Call for unifying and clarifying XML 1.0, DOM, XPATH, and XML Infoset

Steven R. Newcomb srn at techno.com
Mon Jan 31 21:14:10 GMT 2000


[Henry Thompson:]

> [The XML Schemas draft] certainly
> addresses the question of how a document containing multiple
> namespace-qualified information items can arrange for them to be
> validated by independent, pre-existing schemas for those namespaces.

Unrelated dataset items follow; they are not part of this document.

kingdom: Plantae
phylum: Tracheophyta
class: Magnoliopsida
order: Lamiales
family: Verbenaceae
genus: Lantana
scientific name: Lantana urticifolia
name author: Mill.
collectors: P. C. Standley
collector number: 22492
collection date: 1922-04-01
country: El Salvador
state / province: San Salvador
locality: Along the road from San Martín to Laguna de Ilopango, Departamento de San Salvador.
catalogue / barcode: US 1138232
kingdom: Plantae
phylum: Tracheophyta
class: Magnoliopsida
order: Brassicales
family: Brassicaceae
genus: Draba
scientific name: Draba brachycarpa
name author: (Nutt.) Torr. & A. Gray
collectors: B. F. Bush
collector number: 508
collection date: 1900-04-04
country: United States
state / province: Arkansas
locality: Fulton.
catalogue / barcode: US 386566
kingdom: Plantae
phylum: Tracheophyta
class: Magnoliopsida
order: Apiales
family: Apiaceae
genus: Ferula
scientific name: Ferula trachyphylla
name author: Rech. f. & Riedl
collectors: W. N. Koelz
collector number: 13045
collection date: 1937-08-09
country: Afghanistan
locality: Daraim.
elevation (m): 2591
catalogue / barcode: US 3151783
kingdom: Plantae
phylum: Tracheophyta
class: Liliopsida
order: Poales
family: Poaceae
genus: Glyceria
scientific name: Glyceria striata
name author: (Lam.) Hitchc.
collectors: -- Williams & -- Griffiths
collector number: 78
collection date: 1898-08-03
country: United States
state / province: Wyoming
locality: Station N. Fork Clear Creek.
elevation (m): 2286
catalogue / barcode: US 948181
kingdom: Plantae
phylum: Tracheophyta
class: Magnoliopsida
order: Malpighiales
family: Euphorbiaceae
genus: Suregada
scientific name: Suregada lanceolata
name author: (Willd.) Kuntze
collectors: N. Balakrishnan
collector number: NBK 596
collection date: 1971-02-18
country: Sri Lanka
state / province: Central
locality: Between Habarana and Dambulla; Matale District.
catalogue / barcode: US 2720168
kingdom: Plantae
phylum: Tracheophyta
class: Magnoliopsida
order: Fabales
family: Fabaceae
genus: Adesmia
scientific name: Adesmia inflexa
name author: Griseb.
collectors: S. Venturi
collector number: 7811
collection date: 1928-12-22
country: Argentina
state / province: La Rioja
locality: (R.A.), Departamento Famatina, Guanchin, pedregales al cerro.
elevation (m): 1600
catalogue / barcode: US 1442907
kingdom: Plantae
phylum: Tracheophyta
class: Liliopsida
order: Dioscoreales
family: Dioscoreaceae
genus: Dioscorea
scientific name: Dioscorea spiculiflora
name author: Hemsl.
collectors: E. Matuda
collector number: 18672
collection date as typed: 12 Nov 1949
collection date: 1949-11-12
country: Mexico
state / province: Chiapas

Exactly how does such validation happen?  For example:

Namespace A's independent schema provides that B elements must contain
a C element and may contain a D element, and that no B may appear
inside a C or a D, and no C or D can appear outside a B.  In other
words (if you'll forgive me for expressing this using traditional DTD
syntax):

 <!ELEMENT A:B ( A:C, A:D?)>
 <!ELEMENT A:C ( #PCDATA)>
 <!ELEMENT A:D ( #PCDATA)>

Namespace F's independent schema provides that G elements may contain
H elements and/or PCDATA, that no G may appear inside an H, and that
no H may appear outside a G.

 <!ELEMENT F:G ( F:H | #PCDATA)* >
 <!ELEMENT F:H ( #PCDATA) >

Now I want to write documents in which, within the constraints
outlined above, I can freely mix A:B, A:C, A:D, F:G, and F:H elements.
In order to make it possible to interchange such documents
meaningfully (in a vendor-neutral, application-neutral etc. context),
I need a way to tell whether my use of each of these namespaces
conforms to its governing constraints.  Following are some questions
that, for whatever reasons, I haven't been able to answer
satisfactorily:

(1) What do I have to do to validate my document against namespace A's
    constraints independently of any validation of namespace F's
    constraints, and vice versa?

(2) If an A:B contains an F:G, I gather that it's OK from the
    perspective of namespace A (right?).  What does
    namespace-A-specific software do with the F:G?  Does it see the
    F:G at all?  If the F:G is hidden, how did it get hidden?  Should
    the A-namespace-specific software look inside the F:G for A:C
    and/or A:D elements?  Is it OK (and/or necessary, from the
    perspective of namespace A's constraints) for A:C and A:D elements
    to be inside the F:G element, or not?

(3) From the perspective of namespace A, what happens to the data
    content of an F:G element that's inside an A:B?  Similarly, what
    happens to the data content of an F:H element that's inside a F:G
    element that's inside an A:C?

(4) Why isn't it possible for an element to be both an A:B and an F:G?
    There seems to be no reason to prohibit this, because it does not
    violate the constraints of either namespace A or F.  There seems
    to be a good reason to allow it; otherwise, one must insert markup
    for an element that serves no purpose other than to accommodate a
    weakness in the XML namespace paradigm.  And, there's no basis for
    deciding, when authoring such a document, whether the A:B should
    be inside the F:G, or vice versa.

-Steve

--
Steven R. Newcomb, President, TechnoTeacher, Inc.